Task prompt >>
Go through the data and copy each line where the word "sample" shows up.

Records for this task >>
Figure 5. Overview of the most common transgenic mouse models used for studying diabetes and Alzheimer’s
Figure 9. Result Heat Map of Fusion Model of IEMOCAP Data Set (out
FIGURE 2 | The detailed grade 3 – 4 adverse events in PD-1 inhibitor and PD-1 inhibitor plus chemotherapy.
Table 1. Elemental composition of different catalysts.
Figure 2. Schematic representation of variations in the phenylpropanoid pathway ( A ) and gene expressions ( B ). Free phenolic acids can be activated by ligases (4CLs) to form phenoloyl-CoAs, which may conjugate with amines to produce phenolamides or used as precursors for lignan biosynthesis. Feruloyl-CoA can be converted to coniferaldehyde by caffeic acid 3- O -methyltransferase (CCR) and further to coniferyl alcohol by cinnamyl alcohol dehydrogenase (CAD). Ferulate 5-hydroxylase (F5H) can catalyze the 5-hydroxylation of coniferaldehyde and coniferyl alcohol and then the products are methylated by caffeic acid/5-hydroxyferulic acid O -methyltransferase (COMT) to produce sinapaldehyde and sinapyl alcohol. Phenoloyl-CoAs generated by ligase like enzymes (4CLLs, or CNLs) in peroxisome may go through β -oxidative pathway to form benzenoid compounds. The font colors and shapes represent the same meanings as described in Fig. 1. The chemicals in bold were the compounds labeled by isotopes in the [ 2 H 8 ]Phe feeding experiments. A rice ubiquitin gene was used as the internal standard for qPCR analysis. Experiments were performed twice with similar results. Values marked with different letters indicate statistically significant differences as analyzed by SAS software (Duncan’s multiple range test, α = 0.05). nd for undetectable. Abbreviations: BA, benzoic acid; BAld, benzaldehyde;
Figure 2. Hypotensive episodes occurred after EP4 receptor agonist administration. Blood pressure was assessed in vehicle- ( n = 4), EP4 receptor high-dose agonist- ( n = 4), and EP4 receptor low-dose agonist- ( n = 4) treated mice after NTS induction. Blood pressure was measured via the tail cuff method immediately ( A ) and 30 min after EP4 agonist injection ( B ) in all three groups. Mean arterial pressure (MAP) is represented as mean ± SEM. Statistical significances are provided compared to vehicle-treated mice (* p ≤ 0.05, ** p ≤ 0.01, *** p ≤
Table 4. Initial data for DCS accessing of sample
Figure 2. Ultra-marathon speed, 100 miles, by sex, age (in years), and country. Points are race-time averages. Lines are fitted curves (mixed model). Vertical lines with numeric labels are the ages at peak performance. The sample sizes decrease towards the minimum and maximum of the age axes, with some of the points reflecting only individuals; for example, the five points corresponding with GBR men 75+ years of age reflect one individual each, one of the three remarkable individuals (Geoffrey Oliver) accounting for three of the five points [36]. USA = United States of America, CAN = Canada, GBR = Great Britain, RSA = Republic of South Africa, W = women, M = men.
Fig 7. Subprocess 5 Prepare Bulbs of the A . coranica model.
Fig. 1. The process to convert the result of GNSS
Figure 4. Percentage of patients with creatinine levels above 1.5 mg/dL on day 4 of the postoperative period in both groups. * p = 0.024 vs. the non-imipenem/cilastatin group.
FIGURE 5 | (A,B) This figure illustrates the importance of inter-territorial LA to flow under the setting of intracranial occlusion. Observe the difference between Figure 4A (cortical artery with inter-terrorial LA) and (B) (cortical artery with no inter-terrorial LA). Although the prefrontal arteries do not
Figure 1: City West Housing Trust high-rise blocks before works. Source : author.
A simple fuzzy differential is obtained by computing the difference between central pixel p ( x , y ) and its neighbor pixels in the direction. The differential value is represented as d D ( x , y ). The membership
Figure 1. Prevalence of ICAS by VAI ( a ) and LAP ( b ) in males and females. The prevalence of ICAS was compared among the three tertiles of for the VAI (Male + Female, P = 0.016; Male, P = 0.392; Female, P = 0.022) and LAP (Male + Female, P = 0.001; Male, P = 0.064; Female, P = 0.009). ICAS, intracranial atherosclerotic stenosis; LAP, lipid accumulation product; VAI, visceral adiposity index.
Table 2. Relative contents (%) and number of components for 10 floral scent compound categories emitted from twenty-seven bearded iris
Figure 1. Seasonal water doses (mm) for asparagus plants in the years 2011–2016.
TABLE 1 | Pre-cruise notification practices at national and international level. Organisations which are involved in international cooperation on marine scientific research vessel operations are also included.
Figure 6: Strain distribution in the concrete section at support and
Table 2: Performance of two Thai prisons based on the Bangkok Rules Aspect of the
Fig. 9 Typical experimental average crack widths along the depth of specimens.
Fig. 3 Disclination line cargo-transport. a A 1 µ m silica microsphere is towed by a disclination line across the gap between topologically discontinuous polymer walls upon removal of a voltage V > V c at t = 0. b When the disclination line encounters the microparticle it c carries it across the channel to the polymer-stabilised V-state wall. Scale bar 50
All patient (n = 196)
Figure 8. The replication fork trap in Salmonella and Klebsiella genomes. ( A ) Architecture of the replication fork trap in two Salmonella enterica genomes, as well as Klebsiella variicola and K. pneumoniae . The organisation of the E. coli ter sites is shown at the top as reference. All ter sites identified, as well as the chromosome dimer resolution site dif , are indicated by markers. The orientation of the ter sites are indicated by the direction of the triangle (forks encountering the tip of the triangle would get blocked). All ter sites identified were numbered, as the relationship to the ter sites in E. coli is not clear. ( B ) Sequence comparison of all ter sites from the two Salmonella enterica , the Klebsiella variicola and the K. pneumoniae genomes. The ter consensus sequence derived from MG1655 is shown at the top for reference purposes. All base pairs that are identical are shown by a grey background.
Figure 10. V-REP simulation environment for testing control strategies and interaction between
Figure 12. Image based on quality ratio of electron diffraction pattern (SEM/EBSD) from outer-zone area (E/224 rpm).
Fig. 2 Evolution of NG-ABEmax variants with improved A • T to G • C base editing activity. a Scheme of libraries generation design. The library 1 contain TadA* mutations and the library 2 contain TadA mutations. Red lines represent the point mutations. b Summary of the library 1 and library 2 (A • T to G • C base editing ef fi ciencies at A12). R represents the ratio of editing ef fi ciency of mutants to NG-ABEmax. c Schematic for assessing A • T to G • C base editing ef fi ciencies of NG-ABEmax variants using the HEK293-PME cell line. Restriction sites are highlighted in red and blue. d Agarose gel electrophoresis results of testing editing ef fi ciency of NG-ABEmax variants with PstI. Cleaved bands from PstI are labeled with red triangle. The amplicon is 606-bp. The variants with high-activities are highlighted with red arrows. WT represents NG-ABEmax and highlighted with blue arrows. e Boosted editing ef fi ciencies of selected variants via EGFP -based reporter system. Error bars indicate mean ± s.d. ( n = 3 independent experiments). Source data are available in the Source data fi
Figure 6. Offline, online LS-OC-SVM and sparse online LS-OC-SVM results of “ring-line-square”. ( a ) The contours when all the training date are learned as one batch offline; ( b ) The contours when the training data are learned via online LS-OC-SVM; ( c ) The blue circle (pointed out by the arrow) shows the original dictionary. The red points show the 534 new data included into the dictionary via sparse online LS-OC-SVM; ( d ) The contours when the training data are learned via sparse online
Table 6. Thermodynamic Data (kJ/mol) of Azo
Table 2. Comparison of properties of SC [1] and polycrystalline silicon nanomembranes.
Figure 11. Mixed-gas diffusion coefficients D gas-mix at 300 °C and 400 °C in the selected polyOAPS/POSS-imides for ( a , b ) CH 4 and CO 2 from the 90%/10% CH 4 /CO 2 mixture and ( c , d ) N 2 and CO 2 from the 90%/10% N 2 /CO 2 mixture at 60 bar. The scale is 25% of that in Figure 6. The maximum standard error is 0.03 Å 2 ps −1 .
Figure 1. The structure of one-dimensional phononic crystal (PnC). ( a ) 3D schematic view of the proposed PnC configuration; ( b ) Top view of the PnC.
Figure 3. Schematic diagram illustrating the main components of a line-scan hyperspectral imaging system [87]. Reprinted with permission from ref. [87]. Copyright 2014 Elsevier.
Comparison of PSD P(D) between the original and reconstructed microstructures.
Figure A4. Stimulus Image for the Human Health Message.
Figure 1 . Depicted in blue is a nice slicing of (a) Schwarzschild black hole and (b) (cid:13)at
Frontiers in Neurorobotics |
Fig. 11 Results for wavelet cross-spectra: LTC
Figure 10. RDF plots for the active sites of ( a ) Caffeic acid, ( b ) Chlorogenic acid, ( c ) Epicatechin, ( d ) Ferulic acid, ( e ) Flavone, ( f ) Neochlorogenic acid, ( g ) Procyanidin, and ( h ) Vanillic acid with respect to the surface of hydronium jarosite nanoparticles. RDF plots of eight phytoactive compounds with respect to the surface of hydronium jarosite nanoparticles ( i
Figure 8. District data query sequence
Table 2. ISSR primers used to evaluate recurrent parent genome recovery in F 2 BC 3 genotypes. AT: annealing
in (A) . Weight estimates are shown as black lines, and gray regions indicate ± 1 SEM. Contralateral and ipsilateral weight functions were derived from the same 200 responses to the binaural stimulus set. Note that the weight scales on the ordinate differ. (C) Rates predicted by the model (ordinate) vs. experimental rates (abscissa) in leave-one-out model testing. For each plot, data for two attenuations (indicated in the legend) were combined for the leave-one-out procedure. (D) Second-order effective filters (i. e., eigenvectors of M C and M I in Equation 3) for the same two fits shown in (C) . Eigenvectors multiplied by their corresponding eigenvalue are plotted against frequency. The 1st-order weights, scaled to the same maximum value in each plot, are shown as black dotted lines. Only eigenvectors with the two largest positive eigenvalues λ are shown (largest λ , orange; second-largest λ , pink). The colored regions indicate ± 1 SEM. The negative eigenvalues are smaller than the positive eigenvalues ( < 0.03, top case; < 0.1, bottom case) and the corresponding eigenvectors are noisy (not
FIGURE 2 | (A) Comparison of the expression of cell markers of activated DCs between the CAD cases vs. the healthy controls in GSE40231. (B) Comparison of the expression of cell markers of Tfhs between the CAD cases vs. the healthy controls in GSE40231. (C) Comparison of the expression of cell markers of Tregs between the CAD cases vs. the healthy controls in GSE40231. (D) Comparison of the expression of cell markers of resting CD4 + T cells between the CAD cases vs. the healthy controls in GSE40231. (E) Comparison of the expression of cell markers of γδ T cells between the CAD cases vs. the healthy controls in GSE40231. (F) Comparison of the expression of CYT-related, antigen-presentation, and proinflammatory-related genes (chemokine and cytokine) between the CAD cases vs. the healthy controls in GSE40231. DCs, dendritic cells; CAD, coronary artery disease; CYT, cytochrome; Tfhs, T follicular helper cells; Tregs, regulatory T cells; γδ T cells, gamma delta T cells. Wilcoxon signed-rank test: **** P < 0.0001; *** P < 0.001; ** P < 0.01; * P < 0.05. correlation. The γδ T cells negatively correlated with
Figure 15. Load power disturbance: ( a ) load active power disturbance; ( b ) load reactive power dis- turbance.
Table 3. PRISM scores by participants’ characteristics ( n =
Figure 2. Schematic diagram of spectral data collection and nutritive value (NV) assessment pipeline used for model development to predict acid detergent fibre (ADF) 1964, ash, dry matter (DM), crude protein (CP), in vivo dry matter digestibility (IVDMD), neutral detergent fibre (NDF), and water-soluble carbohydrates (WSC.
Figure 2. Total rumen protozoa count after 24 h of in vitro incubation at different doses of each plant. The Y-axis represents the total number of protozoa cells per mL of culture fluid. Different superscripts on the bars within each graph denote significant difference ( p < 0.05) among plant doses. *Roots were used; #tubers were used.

Answer area >>
Table 4. Initial data for DCS accessing of sample
Figure 2. Ultra-marathon speed, 100 miles, by sex, age (in years), and country. Points are race-time averages. Lines are fitted curves (mixed model). Vertical lines with numeric labels are the ages at peak performance. The sample sizes decrease towards the minimum and maximum of the age axes, with some of the points reflecting only individuals; for example, the five points corresponding with GBR men 75+ years of age reflect one individual each, one of the three remarkable individuals (Geoffrey Oliver) accounting for three of the five points [36]. USA = United States of America, CAN = Canada, GBR = Great Britain, RSA = Republic of South Africa, W = women, M = men.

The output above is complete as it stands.